Since pictures are not part of the copy, please output only the lines from the one with "ordine, proiecte de" through the end of the data below, exactly as written.

Source records START

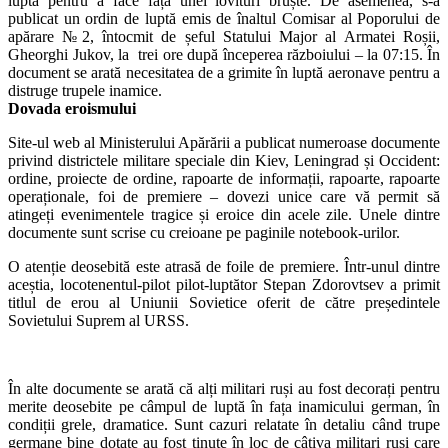
luptă pentru a face față unei lovituri bruște. De asemenea, s-a
publicat un ordin de luptă emis de înaltul Comisar al Poporului de
apărare №2, întocmit de șeful Statului Major al Armatei Roșii,
Gheorghi Jukov, la trei ore după începerea războiului – la 07:15. În
document se arată necesitatea de a grimite în luptă aeronave pentru a
distruge trupele inamice.
Dovada eroismului
Site-ul web al Ministerului Apărării a publicat numeroase documente
privind districtele militare speciale din Kiev, Leningrad și Occident:
ordine, proiecte de ordine, rapoarte de informații, rapoarte, rapoarte
operaționale, foi de premiere – dovezi unice care vă permit să
atingeți evenimentele tragice și eroice din acele zile.
Unele dintre
documente sunt scrise cu creioane pe paginile notebook-urilor.
O atenție deosebită este atrasă de foile de premiere.
Într-unul dintre
aceștia, locotenentul-pilot pilot-luptător Stepan Zdorovtsev a primit
titlul de erou al Uniunii Sovietice oferit de către președintele
Sovietului Suprem al URSS.
În alte documente se arată că alți militari ruși au fost decorați pentru
merite deosebite pe câmpul de luptă în fața inamicului german, în
condiții grele, dramatice. Sunt cazuri relatate în detaliu când trupe
germane bine dotate au fost ținute în loc de câțiva militari ruși care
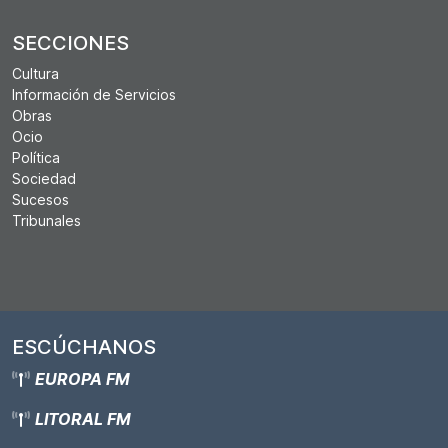
SECCIONES
Cultura
Información de Servicios
Obras
Ocio
Política
Sociedad
Sucesos
Tribunales
ESCÚCHANOS
EUROPA FM
LITORAL FM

Source records END

- _Output below_:
ordine, proiecte de ordine, rapoarte de informații, rapoarte, rapoarte
operaționale, foi de premiere – dovezi unice care vă permit să
atingeți evenimentele tragice și eroice din acele zile.
Unele dintre
documente sunt scrise cu creioane pe paginile notebook-urilor.
O atenție deosebită este atrasă de foile de premiere.
Într-unul dintre
aceștia, locotenentul-pilot pilot-luptător Stepan Zdorovtsev a primit
titlul de erou al Uniunii Sovietice oferit de către președintele
Sovietului Suprem al URSS.
În alte documente se arată că alți militari ruși au fost decorați pentru
merite deosebite pe câmpul de luptă în fața inamicului german, în
condiții grele, dramatice. Sunt cazuri relatate în detaliu când trupe
germane bine dotate au fost ținute în loc de câțiva militari ruși care
SECCIONES
Cultura
Información de Servicios
Obras
Ocio
Política
Sociedad
Sucesos
Tribunales
ESCÚCHANOS
EUROPA FM
LITORAL FM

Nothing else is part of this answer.